> _Work instruction_:
Only these lines of the data below are wanted: the one with "#51504d; stroke-width: 10;", the one with "middle; stroke-width: 4;", and any lines between them, each repeated exactly.

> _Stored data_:

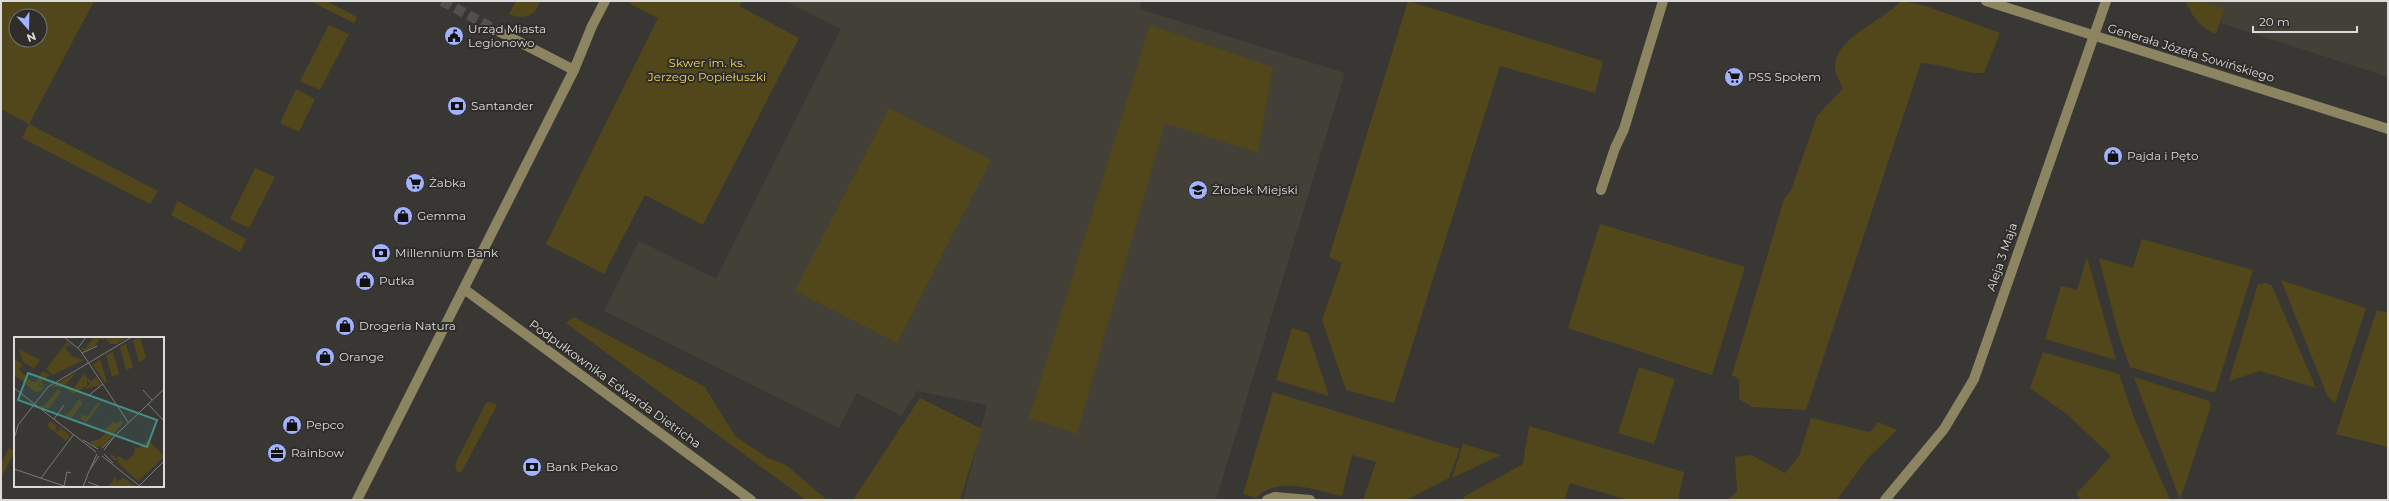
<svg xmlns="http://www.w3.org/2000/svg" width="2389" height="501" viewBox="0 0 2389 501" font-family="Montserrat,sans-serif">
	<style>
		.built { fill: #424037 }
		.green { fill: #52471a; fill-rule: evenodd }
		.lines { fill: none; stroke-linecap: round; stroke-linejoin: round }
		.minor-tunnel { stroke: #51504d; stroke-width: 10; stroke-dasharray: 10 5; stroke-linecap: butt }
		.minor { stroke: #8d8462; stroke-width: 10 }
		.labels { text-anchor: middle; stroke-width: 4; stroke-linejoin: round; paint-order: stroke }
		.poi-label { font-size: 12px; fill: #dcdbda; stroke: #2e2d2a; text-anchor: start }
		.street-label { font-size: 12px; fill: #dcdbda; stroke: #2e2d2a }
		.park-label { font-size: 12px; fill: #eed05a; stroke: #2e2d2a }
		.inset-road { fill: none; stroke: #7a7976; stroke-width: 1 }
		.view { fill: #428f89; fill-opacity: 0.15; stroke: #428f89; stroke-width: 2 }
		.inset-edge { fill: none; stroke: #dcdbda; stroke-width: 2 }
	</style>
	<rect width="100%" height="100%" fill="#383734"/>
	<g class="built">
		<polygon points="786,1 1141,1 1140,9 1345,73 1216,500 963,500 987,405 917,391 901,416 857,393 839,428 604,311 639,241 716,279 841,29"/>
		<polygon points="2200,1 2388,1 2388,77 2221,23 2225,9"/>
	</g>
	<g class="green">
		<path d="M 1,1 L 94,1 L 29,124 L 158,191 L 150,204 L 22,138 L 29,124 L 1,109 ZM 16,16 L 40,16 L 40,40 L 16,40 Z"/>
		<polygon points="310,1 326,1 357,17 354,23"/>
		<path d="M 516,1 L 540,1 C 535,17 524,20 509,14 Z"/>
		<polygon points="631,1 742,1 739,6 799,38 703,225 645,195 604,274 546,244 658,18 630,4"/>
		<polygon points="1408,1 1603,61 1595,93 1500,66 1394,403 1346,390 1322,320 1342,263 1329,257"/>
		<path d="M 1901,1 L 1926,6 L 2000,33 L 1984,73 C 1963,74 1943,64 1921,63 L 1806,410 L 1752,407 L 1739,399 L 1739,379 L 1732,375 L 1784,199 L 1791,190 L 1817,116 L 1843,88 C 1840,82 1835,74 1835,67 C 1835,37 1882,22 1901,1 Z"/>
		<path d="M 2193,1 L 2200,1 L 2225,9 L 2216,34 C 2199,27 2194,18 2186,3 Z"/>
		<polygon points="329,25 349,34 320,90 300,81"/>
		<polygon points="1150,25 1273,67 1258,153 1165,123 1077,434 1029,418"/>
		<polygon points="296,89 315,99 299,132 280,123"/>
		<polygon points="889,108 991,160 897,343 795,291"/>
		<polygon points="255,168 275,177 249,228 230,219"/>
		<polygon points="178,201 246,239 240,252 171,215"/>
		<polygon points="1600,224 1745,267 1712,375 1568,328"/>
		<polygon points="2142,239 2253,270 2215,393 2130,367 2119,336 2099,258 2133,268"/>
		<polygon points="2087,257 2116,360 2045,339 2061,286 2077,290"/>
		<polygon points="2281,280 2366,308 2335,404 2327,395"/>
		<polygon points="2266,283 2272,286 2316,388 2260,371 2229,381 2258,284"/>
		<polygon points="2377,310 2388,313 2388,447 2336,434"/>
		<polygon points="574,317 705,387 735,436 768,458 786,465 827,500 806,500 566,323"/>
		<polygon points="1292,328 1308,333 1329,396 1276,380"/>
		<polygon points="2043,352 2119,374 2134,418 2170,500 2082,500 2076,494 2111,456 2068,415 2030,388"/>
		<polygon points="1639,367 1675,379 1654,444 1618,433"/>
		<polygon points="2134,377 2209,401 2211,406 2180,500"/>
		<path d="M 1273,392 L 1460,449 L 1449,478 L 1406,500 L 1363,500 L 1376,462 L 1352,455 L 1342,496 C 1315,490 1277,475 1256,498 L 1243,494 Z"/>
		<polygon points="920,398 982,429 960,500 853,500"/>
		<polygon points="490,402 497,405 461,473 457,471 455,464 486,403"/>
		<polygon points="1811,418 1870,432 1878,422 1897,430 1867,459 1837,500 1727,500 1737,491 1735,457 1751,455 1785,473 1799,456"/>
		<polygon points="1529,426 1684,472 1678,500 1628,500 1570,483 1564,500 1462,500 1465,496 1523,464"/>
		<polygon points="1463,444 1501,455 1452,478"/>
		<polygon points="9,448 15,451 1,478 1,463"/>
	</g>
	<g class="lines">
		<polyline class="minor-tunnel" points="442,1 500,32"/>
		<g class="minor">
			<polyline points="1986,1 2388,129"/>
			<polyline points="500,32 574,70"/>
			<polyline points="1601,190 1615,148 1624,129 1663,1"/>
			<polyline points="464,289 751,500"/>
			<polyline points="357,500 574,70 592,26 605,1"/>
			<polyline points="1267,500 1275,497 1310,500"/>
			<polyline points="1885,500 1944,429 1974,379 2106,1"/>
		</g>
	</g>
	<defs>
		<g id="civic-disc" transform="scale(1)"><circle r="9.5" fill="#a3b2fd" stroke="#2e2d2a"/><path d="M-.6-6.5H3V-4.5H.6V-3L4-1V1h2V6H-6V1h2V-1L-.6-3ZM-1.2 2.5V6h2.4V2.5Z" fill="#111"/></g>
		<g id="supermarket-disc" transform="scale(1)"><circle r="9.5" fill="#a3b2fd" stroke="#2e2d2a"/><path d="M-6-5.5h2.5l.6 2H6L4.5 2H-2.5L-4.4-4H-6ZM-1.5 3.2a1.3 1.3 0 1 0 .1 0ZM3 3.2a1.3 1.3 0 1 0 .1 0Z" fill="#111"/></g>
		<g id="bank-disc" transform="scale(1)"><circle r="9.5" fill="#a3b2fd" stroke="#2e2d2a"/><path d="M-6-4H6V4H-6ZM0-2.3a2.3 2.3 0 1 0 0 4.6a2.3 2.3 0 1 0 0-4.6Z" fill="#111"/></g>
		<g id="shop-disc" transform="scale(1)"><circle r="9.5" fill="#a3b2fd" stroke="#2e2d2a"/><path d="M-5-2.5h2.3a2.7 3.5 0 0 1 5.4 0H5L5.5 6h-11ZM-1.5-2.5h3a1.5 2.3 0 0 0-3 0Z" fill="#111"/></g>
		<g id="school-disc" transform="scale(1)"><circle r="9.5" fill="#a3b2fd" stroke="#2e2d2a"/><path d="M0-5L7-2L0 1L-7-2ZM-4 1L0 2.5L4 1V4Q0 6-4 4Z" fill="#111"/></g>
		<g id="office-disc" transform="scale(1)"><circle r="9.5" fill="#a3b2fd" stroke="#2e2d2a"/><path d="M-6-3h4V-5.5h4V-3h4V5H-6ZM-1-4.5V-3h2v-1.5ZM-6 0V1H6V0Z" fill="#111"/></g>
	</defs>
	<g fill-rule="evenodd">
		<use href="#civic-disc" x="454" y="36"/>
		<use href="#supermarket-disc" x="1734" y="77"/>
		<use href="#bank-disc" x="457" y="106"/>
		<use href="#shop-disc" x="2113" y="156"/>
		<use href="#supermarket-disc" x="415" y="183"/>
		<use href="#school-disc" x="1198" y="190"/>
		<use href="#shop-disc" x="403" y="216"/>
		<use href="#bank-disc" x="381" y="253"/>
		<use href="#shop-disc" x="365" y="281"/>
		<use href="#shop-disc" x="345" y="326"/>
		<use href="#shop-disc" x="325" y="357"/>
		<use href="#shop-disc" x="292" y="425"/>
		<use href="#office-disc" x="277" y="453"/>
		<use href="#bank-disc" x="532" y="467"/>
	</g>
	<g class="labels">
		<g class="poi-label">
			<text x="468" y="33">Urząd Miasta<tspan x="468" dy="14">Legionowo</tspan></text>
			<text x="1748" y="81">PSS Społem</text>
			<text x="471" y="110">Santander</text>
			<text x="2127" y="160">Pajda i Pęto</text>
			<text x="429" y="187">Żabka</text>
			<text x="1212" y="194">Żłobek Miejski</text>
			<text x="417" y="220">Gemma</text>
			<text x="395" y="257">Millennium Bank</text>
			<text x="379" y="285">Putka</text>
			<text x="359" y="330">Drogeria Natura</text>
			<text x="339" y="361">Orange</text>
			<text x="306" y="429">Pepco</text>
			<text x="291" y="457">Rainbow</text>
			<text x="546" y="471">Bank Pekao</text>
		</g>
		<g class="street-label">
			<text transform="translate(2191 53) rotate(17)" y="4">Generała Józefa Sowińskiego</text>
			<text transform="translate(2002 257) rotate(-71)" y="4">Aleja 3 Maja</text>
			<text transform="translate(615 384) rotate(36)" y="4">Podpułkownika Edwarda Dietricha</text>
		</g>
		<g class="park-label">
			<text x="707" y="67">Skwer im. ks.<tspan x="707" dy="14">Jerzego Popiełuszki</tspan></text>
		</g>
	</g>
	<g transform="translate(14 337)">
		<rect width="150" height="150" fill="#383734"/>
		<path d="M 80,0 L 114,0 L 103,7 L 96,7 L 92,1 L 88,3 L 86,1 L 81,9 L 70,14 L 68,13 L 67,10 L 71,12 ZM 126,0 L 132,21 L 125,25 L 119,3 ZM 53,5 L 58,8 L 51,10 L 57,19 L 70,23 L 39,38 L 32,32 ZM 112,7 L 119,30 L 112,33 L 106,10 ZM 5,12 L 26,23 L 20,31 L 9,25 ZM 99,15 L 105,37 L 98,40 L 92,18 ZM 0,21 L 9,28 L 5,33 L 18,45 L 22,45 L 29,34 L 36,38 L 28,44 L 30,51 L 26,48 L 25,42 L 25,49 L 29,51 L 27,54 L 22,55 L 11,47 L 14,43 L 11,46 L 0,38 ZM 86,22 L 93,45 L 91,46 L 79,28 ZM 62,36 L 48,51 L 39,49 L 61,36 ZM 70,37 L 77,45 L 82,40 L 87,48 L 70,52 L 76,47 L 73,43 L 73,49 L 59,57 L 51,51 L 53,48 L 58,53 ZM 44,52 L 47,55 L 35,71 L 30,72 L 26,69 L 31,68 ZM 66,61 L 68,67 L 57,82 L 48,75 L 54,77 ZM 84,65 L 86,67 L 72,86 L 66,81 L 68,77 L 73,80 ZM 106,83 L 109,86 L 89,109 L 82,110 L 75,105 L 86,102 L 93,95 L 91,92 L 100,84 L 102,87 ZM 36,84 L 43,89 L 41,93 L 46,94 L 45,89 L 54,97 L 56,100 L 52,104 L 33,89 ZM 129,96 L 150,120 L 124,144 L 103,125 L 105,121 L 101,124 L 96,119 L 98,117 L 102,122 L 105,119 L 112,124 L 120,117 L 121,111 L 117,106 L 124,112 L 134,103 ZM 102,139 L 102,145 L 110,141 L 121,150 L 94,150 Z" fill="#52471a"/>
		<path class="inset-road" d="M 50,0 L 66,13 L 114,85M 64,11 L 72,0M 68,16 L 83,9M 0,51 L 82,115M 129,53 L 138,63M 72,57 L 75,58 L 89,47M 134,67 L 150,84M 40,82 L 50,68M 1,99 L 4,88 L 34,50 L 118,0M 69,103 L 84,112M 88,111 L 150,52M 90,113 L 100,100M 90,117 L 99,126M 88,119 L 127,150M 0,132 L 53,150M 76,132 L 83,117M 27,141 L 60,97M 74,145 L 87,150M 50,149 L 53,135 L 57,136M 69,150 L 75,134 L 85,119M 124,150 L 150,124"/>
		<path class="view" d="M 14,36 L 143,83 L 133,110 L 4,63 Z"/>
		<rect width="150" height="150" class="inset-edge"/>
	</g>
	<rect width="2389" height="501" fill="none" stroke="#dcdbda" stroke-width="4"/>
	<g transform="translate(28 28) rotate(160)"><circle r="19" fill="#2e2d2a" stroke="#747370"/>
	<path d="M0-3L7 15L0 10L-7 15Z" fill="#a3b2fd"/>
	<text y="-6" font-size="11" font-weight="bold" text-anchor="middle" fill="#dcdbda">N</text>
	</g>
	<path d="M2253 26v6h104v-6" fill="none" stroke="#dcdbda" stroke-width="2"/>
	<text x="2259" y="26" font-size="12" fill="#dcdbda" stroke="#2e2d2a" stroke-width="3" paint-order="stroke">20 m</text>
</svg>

> _Finished exercise_:
		.minor-tunnel { stroke: #51504d; stroke-width: 10; stroke-dasharray: 10 5; stroke-linecap: butt }
		.minor { stroke: #8d8462; stroke-width: 10 }
		.labels { text-anchor: middle; stroke-width: 4; stroke-linejoin: round; paint-order: stroke }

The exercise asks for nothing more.